Porsche, other brands cut ties with Chinese-Canadian celebrity Kris Wu amid MeToo allegations
Kris Wu performs at the iHeartRadio MMVAs in Toronto on Sunday, Aug. 26, 2018. THE CANADIAN PRESS/Christopher Katsarov
TORONTO -- This story includes discussion of sexual assault. If you or someone you know needs help, please call the National Sexual Assault Hotline at 1-800-656-4673.
Accusations of predatory behaviour, including with underage teenage girls, against Chinese-Canadian celebrity Kris Wu have sparked online #MeToo discussions in China and prompted a number of brands, including Porsche, to end their relationship with the A-list superstar.
“Porsche China has decided to terminate its partnership with Mr. Kris Wu as the ‘Porsche China Motorsport Representative’ with immediate effect,” Porsche Cars Canada public relations manager, Patrick Saint-Pierre, told CTVNews.ca.
Posts about the 30-year-old singer and actor dominated Weibo, China’s Twitter-like microblogging platform, with numerous posts each generating hundreds of thousands of retweets and comments.
In a series of Weibo posts that had tens of millions of likes, and in an interview with China’s NetEase Entertainment on Sunday, Du Meizhu accused Wu of luring her and others for sex under the pretense of job opportunities, with late evening auditions and fan meetings. She said she met Wu when she was 17 at one such “audition,” where she alleged she was dragged into games, drinking, prevented from leaving, and had her phone taken away. She said she woke up in Wu’s bed after passing out, but was afraid to leave.
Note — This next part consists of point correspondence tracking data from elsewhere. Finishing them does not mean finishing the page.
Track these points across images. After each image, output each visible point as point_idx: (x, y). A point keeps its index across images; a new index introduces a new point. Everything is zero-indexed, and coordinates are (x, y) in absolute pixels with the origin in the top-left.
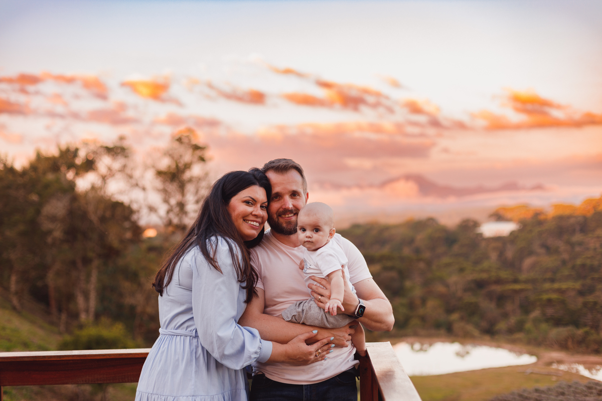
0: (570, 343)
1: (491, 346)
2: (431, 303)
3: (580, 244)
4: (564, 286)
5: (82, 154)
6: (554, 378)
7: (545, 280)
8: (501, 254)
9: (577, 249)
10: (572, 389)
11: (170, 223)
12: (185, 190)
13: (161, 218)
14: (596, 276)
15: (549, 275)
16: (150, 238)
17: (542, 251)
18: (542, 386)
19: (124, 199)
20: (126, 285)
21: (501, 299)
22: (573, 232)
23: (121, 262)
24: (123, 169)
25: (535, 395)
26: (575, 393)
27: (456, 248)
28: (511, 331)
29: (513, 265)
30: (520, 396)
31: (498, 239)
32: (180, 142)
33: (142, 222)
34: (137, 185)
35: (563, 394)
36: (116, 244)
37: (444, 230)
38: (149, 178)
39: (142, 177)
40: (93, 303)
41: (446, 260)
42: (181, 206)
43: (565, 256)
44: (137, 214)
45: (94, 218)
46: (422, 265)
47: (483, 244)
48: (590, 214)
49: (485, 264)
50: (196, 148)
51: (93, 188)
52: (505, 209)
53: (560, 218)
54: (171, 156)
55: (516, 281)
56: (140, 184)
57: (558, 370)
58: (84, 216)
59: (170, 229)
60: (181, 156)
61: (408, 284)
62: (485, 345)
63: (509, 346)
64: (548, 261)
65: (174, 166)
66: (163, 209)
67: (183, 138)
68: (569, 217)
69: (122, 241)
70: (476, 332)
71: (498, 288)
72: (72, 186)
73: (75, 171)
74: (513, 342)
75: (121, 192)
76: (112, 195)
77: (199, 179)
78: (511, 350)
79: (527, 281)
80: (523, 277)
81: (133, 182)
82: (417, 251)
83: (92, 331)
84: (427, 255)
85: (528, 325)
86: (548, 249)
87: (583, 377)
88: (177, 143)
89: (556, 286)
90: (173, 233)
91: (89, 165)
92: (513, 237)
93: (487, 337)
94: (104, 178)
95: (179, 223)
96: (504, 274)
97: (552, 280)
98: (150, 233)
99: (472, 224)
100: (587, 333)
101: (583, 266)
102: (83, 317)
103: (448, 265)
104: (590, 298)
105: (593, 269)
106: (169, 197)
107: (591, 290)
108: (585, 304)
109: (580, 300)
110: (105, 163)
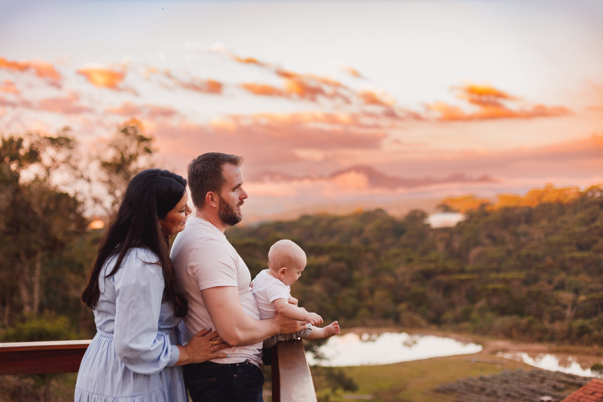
0: (514, 333)
1: (438, 336)
2: (379, 294)
3: (525, 234)
4: (509, 276)
5: (26, 144)
6: (499, 367)
7: (491, 270)
8: (448, 244)
9: (523, 239)
10: (516, 377)
13: (106, 209)
14: (540, 265)
15: (494, 265)
16: (96, 230)
17: (488, 241)
18: (487, 374)
19: (70, 191)
20: (71, 277)
21: (447, 289)
22: (518, 222)
23: (66, 254)
24: (67, 161)
25: (480, 383)
26: (518, 381)
27: (404, 239)
28: (457, 321)
29: (460, 255)
30: (466, 384)
31: (445, 230)
32: (125, 133)
33: (87, 214)
34: (82, 176)
35: (507, 382)
36: (60, 237)
37: (392, 221)
38: (94, 170)
39: (87, 168)
41: (394, 251)
43: (511, 246)
44: (82, 206)
45: (37, 210)
46: (370, 256)
47: (431, 235)
48: (534, 205)
49: (433, 255)
50: (142, 139)
51: (37, 178)
52: (452, 200)
53: (506, 210)
54: (116, 147)
55: (462, 271)
56: (85, 175)
57: (503, 359)
58: (28, 207)
60: (126, 147)
61: (356, 274)
62: (432, 334)
63: (456, 335)
64: (494, 251)
65: (119, 157)
66: (108, 201)
67: (129, 129)
68: (514, 208)
69: (67, 234)
70: (423, 322)
71: (444, 279)
72: (16, 177)
73: (18, 162)
74: (459, 331)
75: (65, 184)
76: (57, 186)
78: (457, 340)
79: (473, 272)
80: (469, 267)
81: (78, 173)
82: (366, 242)
83: (35, 324)
84: (375, 246)
85: (474, 315)
86: (494, 240)
87: (527, 365)
88: (123, 134)
89: (502, 275)
91: (34, 156)
92: (460, 228)
93: (434, 327)
94: (48, 170)
96: (451, 265)
97: (498, 270)
98: (98, 225)
99: (419, 214)
100: (531, 322)
101: (528, 256)
102: (27, 309)
103: (396, 256)
104: (534, 288)
105: (537, 259)
106: (115, 189)
107: (535, 280)
108: (529, 294)
109: (525, 290)
110: (48, 154)
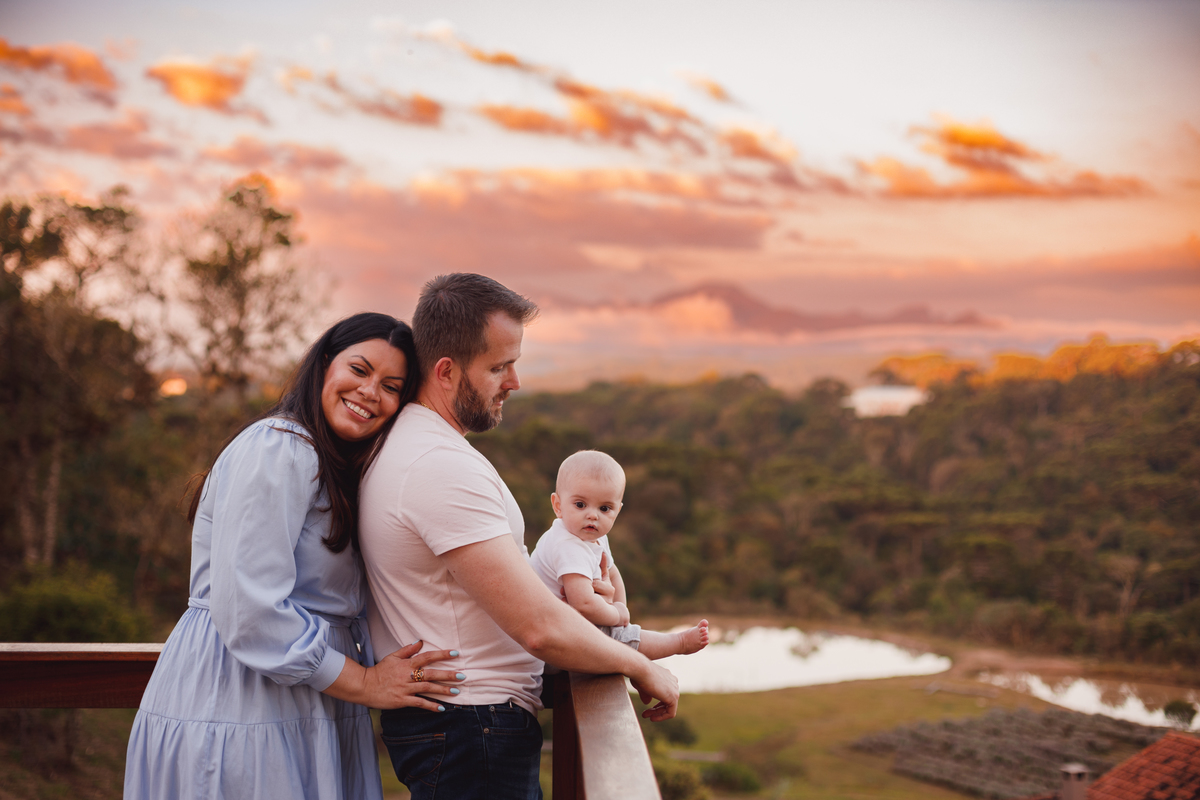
0: (1016, 635)
1: (861, 636)
2: (746, 548)
3: (1047, 435)
4: (1010, 518)
5: (37, 220)
6: (981, 702)
7: (974, 507)
8: (890, 452)
9: (1041, 446)
10: (1015, 725)
11: (213, 370)
12: (247, 304)
13: (194, 357)
14: (1074, 500)
15: (982, 497)
16: (173, 399)
17: (970, 447)
18: (958, 717)
19: (122, 317)
20: (121, 494)
21: (885, 542)
22: (1033, 411)
23: (110, 446)
24: (118, 256)
25: (943, 735)
26: (1019, 732)
27: (800, 437)
28: (902, 607)
29: (912, 474)
30: (914, 735)
31: (885, 421)
32: (237, 202)
33: (156, 366)
34: (148, 289)
35: (996, 733)
36: (101, 411)
37: (778, 399)
38: (173, 277)
39: (159, 272)
40: (51, 529)
41: (779, 460)
42: (238, 334)
43: (1016, 459)
44: (146, 349)
45: (57, 355)
46: (730, 470)
47: (855, 430)
48: (1067, 376)
49: (858, 472)
50: (272, 216)
51: (57, 289)
52: (902, 360)
53: (1010, 385)
54: (218, 231)
55: (916, 507)
56: (154, 286)
57: (990, 686)
58: (38, 349)
59: (213, 382)
60: (240, 232)
61: (700, 507)
62: (850, 633)
63: (898, 637)
64: (982, 468)
65: (224, 251)
66: (199, 341)
67: (245, 194)
68: (1024, 383)
69: (114, 404)
70: (833, 609)
71: (880, 521)
72: (15, 286)
73: (20, 256)
74: (905, 628)
75: (114, 303)
76: (97, 307)
77: (275, 281)
78: (901, 645)
79: (938, 508)
80: (930, 498)
81: (140, 282)
82: (722, 441)
83: (48, 588)
84: (742, 449)
85: (937, 596)
86: (982, 443)
87: (1038, 701)
88: (233, 204)
89: (995, 518)
90: (219, 390)
91: (51, 244)
92: (915, 418)
93: (855, 619)
94: (80, 273)
95: (232, 370)
96: (893, 493)
97: (989, 507)
98: (174, 387)
99: (834, 388)
100: (1050, 615)
101: (1050, 480)
102: (31, 556)
103: (783, 471)
104: (1060, 545)
105: (1068, 486)
106: (214, 317)
107: (1062, 529)
108: (1050, 557)
109: (1041, 548)
110: (82, 241)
He made promises to take care of her and bring her to see his mother for New Year’s, Du said, but the relationship did not last and she never met anyone from his inner circle.
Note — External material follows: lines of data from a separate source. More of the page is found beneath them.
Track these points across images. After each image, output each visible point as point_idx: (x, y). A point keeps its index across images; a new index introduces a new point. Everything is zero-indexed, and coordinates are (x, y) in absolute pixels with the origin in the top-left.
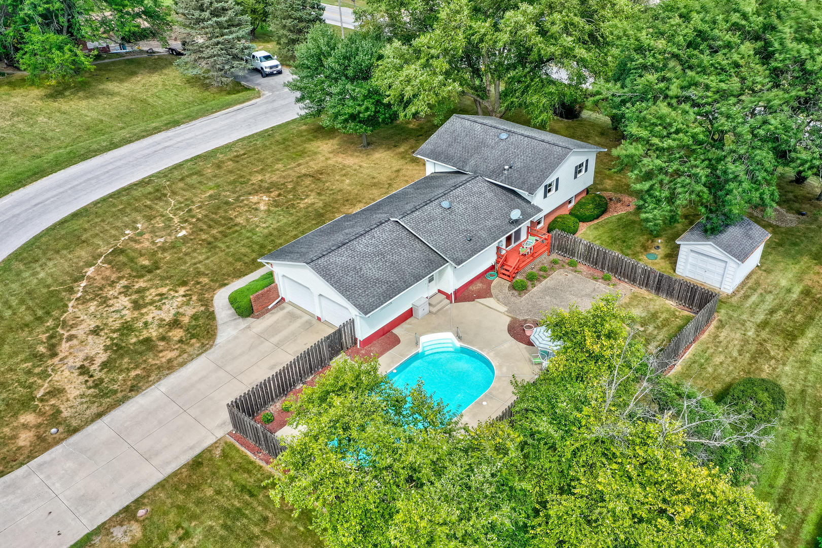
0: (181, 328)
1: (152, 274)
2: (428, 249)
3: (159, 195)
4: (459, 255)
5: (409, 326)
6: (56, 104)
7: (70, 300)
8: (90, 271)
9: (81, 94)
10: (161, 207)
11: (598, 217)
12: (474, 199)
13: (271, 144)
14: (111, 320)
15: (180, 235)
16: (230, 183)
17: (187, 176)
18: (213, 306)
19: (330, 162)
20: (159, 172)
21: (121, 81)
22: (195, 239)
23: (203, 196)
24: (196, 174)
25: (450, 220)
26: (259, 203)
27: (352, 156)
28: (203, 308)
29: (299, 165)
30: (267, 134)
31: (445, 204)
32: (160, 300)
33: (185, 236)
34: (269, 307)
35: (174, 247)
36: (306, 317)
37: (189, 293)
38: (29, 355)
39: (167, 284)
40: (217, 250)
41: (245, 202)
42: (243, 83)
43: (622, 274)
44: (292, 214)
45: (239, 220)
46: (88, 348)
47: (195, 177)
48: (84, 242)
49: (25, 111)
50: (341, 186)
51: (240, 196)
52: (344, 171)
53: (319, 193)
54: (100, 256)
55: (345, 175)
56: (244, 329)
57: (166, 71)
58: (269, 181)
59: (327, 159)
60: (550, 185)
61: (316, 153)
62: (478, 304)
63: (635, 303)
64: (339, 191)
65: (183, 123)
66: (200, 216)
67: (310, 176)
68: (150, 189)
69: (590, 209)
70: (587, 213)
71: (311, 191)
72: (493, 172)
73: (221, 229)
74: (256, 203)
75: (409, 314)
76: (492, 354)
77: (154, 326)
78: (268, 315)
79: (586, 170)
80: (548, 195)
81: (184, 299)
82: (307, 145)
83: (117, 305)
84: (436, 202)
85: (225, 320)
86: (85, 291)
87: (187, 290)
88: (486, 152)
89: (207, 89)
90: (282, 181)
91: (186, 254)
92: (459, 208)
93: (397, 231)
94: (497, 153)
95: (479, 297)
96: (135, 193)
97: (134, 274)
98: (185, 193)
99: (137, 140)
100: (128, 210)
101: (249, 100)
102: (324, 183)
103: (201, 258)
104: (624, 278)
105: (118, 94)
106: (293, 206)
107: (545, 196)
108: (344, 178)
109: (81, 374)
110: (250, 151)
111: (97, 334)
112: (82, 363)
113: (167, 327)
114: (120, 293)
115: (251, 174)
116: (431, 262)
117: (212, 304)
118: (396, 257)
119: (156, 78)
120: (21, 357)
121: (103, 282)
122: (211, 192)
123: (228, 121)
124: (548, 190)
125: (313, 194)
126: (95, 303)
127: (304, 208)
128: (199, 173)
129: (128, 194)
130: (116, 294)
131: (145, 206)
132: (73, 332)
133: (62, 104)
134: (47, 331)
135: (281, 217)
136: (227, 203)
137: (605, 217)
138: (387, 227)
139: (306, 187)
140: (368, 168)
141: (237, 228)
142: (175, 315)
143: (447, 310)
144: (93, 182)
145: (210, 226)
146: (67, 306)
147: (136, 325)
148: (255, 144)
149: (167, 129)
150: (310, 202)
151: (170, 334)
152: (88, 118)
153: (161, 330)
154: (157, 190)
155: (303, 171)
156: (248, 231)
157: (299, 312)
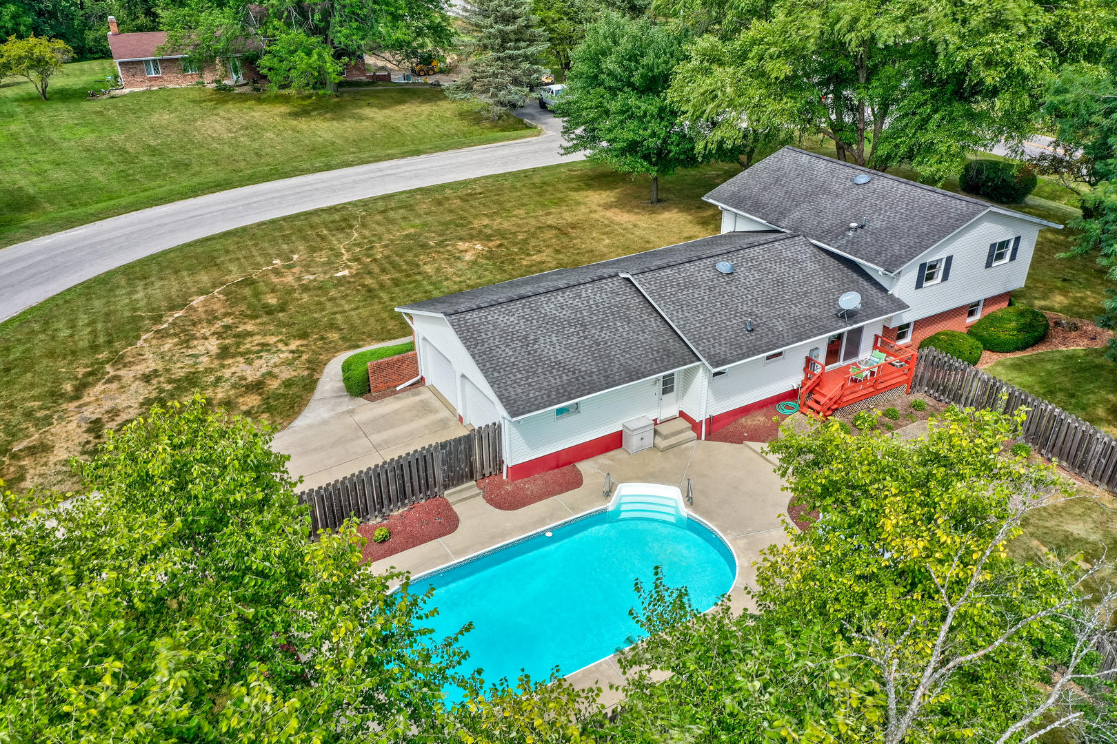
0: (260, 394)
1: (271, 317)
2: (670, 332)
3: (344, 225)
4: (722, 350)
5: (608, 462)
6: (295, 122)
7: (147, 331)
8: (197, 301)
9: (328, 115)
10: (338, 240)
11: (1023, 348)
12: (781, 269)
13: (524, 186)
14: (179, 365)
15: (339, 274)
16: (441, 224)
17: (392, 209)
18: (322, 372)
19: (593, 215)
20: (360, 201)
21: (383, 107)
22: (354, 282)
23: (398, 234)
24: (405, 207)
25: (725, 292)
26: (466, 251)
27: (628, 212)
28: (306, 373)
29: (547, 214)
30: (526, 174)
31: (724, 266)
32: (258, 352)
33: (344, 277)
34: (398, 389)
35: (320, 288)
36: (445, 413)
37: (303, 349)
38: (47, 392)
39: (281, 333)
40: (376, 300)
41: (449, 248)
42: (526, 120)
43: (1056, 450)
44: (505, 271)
45: (428, 269)
46: (124, 396)
47: (401, 211)
48: (216, 265)
49: (257, 125)
50: (594, 245)
51: (446, 240)
52: (608, 229)
53: (557, 251)
54: (222, 284)
55: (606, 233)
56: (343, 413)
57: (440, 103)
58: (495, 228)
59: (591, 212)
60: (933, 267)
61: (579, 203)
62: (747, 450)
63: (1078, 510)
64: (588, 252)
65: (426, 153)
66: (379, 256)
67: (556, 228)
68: (337, 217)
69: (1009, 330)
70: (1003, 336)
71: (548, 246)
72: (828, 231)
73: (397, 275)
74: (462, 251)
75: (615, 441)
76: (742, 543)
77: (227, 386)
78: (390, 399)
79: (1013, 258)
80: (925, 284)
81: (290, 356)
82: (571, 193)
83: (200, 348)
84: (708, 262)
85: (326, 395)
86: (174, 324)
87: (302, 346)
88: (825, 201)
89: (478, 124)
90: (514, 229)
91: (332, 299)
92: (747, 276)
93: (624, 294)
94: (842, 204)
95: (752, 439)
96: (316, 219)
97: (249, 312)
98: (377, 227)
99: (358, 164)
100: (294, 238)
101: (524, 137)
102: (571, 239)
103: (347, 307)
104: (1060, 458)
105: (372, 119)
106: (512, 262)
107: (919, 285)
108: (605, 237)
109: (88, 431)
110: (490, 191)
111: (147, 382)
112: (100, 416)
113: (243, 389)
114: (213, 334)
115: (476, 216)
116: (668, 353)
117: (323, 369)
118: (606, 335)
119: (425, 108)
120: (36, 392)
121: (203, 316)
122: (412, 230)
123: (481, 156)
124: (926, 274)
125: (549, 251)
126: (176, 340)
127: (526, 266)
128: (409, 208)
129: (306, 219)
130: (208, 334)
131: (318, 236)
132: (121, 373)
133: (303, 124)
134: (92, 364)
135: (487, 273)
136: (424, 246)
137: (1041, 350)
138: (609, 285)
139: (544, 241)
140: (645, 229)
141: (419, 278)
142: (263, 375)
143: (686, 449)
144: (275, 201)
145: (384, 271)
146: (138, 337)
147: (205, 379)
148: (503, 184)
149: (402, 157)
150: (539, 259)
151: (241, 400)
152: (320, 139)
153: (232, 392)
154: (345, 220)
155: (549, 222)
156: (431, 283)
157: (436, 403)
“I hate him, I hate it so much … and I hate myself even more. So much that I want to commit suicide,” Du said in the interview, where she alleged there were more than half a dozen others like her, including minors. She said she did not want to see more victims hurt and plans to launch legal proceedings, adding she was no longer scared.
Wu issued a statement on Weibo on Monday with a strongly worded denial of the allegations detailed in Du’s weekend interview, adding he only met her once at a gathering of friends in December 2020. His studio issued two follow-up statements on Weibo calling Du’s posts “fake” and the details fabricated, adding they had begun taking legal action against “defamatory” accusations.
By Monday, a number of prominent Chinese companies announced they had terminated their relationship with Wu, including Tencent Video, Shanghai cosmetics brand Kans, and detergent manufacturer Liby. Other brands like Kiehl’s took down posts about him on Weibo. Wu is also an ambassador for international luxury goods including Louis Vuitton and Bulgari. The LVMH Group did not respond to queries on the status of Wu’s relationship with their brands at the time of publication.
Wu, who grew up in Vancouver, rose to stardom nearly a decade ago as a former member of the enormously popular South Korean-Chinese boy band EXO, which ranked among the most influential celebrities on Forbes Korea Power Celebrity list for years. He starred in XxX: Return of Xander Cage with Vin Diesel and has appeared in several NBA Celebrity All-Star Games including for Team Canada in 2016 and alongside Justin Bieber in 2018.